Reproducibility as a Service (RaaS)
Reproducibility as a Service (RaaS) is a system I created to address reproducibility problems for computational experiments that lost their computational environment. This service is targeted at research programmers across scientific disciplines who might be trying to reproduce an experiment. This work is the subject of my master’s thesis at the University of British Columbia.
Recent studies demonstrated that the reproducibility of previously published computational experiments is inadequate. Many of these published computational experiments are not reproducible, because they never recorded or preserved their computational environment. This environment consists of artifacts such as packages installed in the language, libraries installed on the host system, file names, and directory hierarchy. Researchers have created reproducibility tools to help mitigate this problem, but they do nothing for the experiments that already exist in online repositories. This situation is not improving, as researchers continue to publish results every year without using reproducibility tools, likely due to benign neglect as it is common to believe publishing the code and data is sufficient for reproducibility.
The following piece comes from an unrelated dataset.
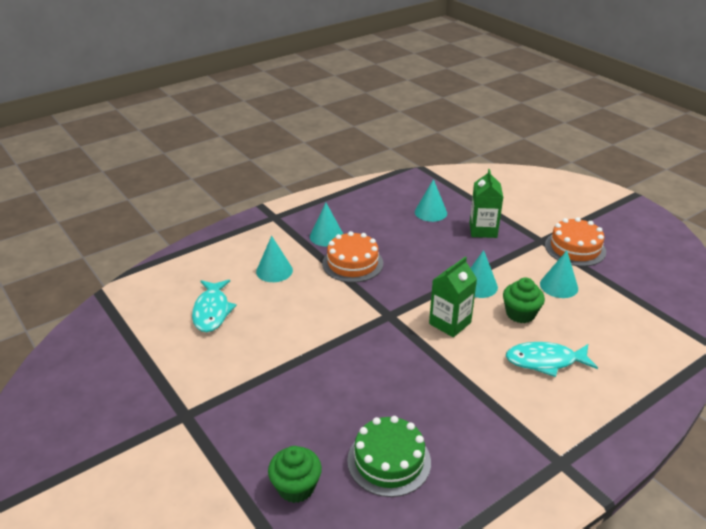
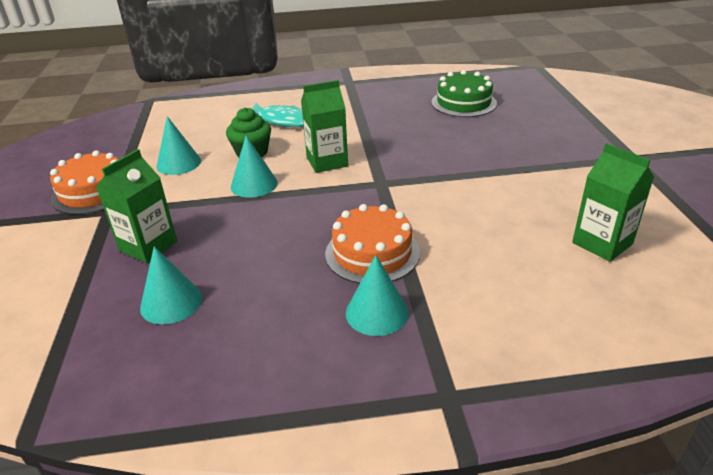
camera: 150 degrees left, 0 degrees up
turquoise fish [192,280,237,332] -> green carton [572,143,654,262]
turquoise cone [256,236,293,282] -> none
green cupcake [268,446,322,503] -> none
To clarify the gap between what existing reproducibility tools are capable of and this issue with published experiments, we define a framework to distinguish between actions taken by a researcher to facilitate reproducibility in the presence of a computational environment and actions taken by a researcher to enable reproduction of an experiment when that environment has been lost. The difference between these approaches in reproducibility lies in the availability of a computational environment. Researchers that provide access to the original computational environment perform proactive reproducibility, while those who do not enable only retroactive reproducibility. We present Reproducibility as a Service (RaaS), which is, to our knowledge, the first reproducibility tool explicitly designed to facilitate retroactive reproducibility. We demonstrate how RaaS can fix many of the common errors found in R scripts on Harvard’s Dataverse and preserve the recreated computational environment.